Task directions:
Tally the lines below that contain the word "watch". Reply with the number alone.

(Extracted records)
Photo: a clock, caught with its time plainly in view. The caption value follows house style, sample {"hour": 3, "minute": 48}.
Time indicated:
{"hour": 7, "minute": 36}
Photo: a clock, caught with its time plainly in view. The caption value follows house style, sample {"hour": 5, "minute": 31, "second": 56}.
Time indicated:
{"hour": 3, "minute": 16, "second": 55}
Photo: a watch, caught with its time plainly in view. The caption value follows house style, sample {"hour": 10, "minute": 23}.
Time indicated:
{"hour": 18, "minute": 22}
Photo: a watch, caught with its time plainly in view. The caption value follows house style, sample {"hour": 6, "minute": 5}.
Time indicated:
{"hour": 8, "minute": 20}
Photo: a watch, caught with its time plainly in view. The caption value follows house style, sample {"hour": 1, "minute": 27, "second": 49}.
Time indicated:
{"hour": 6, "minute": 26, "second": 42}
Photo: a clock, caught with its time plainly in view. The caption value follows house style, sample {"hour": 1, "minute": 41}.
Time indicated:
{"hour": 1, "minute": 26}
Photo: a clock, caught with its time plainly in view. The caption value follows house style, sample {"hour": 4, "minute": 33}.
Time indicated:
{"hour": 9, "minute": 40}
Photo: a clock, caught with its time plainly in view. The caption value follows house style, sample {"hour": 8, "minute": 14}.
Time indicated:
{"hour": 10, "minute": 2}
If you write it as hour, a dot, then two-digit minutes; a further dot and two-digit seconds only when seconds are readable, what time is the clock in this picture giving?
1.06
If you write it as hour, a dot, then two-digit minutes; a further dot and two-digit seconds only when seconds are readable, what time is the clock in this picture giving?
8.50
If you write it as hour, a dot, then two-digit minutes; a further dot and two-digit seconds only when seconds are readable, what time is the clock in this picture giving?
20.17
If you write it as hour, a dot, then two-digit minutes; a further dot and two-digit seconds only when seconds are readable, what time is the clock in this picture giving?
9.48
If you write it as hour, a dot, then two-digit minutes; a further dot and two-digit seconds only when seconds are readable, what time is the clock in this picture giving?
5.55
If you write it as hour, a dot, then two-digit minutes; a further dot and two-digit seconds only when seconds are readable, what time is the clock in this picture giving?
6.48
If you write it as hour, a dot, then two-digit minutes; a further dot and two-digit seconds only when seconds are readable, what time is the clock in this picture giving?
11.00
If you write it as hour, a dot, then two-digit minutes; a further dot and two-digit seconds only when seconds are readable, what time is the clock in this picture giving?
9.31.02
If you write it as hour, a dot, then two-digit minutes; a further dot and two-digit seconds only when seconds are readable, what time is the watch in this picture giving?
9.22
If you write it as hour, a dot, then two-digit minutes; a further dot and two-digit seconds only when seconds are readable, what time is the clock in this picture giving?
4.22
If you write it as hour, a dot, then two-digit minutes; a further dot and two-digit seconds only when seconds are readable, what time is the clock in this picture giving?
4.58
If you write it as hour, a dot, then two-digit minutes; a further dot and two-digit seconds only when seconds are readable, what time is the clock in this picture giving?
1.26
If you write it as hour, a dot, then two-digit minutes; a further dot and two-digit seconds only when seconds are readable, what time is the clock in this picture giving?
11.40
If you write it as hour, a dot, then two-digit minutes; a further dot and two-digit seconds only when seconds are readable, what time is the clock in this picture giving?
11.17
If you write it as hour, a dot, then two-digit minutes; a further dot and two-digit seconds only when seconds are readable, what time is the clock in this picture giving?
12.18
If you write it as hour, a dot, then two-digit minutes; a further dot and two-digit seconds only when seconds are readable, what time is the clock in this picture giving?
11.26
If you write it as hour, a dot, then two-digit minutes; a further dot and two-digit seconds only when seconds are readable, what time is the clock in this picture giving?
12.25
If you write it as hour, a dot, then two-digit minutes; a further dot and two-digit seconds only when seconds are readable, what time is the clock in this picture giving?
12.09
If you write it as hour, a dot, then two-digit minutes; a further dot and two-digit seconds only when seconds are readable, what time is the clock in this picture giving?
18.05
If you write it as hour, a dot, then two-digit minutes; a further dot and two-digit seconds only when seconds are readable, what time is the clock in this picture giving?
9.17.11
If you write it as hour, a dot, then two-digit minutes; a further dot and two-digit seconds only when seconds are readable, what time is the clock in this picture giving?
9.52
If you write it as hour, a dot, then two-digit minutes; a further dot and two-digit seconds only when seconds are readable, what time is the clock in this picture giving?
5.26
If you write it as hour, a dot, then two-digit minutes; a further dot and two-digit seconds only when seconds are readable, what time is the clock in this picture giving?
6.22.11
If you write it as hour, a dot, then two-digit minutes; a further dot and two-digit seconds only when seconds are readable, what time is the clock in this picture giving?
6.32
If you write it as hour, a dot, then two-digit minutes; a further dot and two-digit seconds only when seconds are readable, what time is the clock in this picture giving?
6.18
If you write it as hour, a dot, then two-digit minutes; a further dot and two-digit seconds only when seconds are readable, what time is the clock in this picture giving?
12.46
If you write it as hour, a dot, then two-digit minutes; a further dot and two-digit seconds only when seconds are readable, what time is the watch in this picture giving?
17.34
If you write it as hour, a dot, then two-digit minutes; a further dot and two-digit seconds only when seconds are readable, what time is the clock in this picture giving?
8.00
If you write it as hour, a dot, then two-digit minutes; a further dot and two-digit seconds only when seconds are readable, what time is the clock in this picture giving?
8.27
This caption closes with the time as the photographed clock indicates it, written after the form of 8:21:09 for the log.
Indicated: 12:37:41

Exercise result:
5